### AIM OF THE EXERCISE
Please copy each line of the data that includes the string "tail".

[Extracted records]

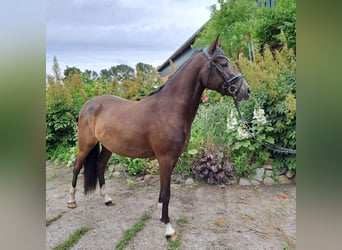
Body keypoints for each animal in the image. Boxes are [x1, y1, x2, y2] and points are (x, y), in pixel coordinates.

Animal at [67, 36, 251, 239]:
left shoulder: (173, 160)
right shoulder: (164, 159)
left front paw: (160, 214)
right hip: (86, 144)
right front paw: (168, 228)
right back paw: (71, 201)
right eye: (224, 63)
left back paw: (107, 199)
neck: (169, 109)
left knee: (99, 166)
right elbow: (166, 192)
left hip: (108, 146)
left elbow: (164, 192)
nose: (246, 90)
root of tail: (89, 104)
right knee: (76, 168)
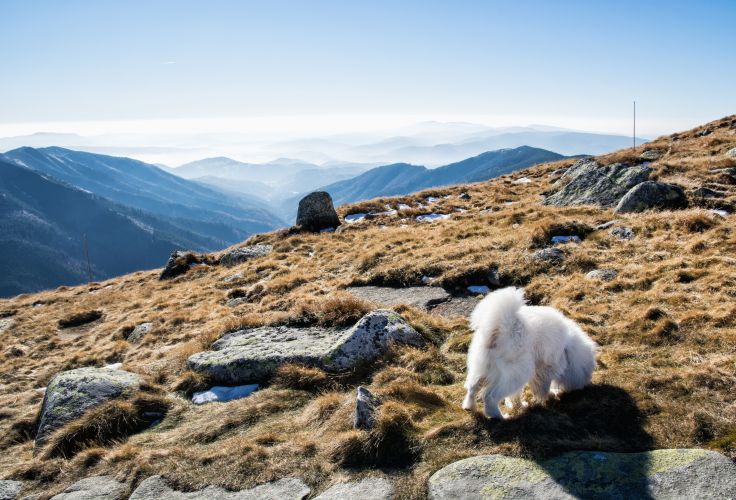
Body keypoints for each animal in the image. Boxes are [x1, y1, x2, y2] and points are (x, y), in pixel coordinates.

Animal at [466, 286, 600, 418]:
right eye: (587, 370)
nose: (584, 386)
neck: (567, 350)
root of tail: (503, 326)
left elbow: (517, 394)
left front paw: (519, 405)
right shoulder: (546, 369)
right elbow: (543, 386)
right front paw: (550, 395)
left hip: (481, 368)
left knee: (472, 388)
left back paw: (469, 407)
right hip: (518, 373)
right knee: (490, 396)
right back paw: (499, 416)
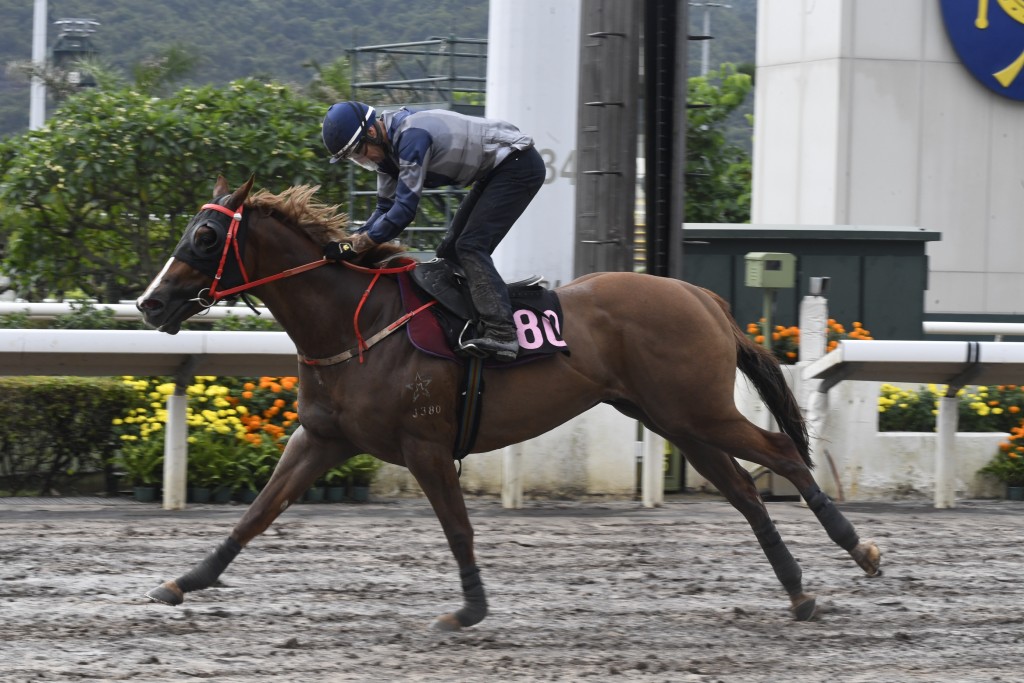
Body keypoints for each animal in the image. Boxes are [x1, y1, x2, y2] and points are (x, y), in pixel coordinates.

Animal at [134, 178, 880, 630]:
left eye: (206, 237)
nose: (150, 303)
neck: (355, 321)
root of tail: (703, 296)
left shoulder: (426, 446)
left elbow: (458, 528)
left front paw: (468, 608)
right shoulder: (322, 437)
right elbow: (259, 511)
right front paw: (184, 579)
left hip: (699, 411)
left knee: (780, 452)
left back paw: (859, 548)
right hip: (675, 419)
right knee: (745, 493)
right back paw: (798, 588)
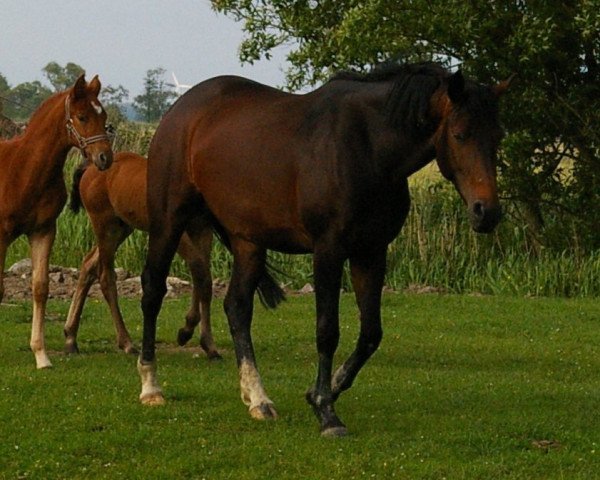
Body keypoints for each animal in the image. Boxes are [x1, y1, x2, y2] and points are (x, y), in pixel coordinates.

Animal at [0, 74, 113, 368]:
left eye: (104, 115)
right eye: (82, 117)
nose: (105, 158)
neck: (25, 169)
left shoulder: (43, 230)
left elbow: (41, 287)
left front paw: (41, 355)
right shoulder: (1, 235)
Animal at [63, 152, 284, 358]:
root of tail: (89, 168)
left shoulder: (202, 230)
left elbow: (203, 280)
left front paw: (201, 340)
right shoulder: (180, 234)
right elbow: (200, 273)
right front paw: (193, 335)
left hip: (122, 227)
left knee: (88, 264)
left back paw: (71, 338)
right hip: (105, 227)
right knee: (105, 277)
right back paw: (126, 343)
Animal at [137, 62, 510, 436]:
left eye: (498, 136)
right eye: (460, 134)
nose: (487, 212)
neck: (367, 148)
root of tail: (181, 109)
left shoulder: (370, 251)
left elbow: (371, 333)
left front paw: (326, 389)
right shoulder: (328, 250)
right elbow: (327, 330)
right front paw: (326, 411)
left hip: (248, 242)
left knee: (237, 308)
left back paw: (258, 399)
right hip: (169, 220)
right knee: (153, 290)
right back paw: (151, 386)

### EXERCISE SOLUTION
root of tail: (89, 104)
root of tail: (503, 326)
root of tail: (703, 296)
root of tail: (89, 168)
root of tail: (181, 109)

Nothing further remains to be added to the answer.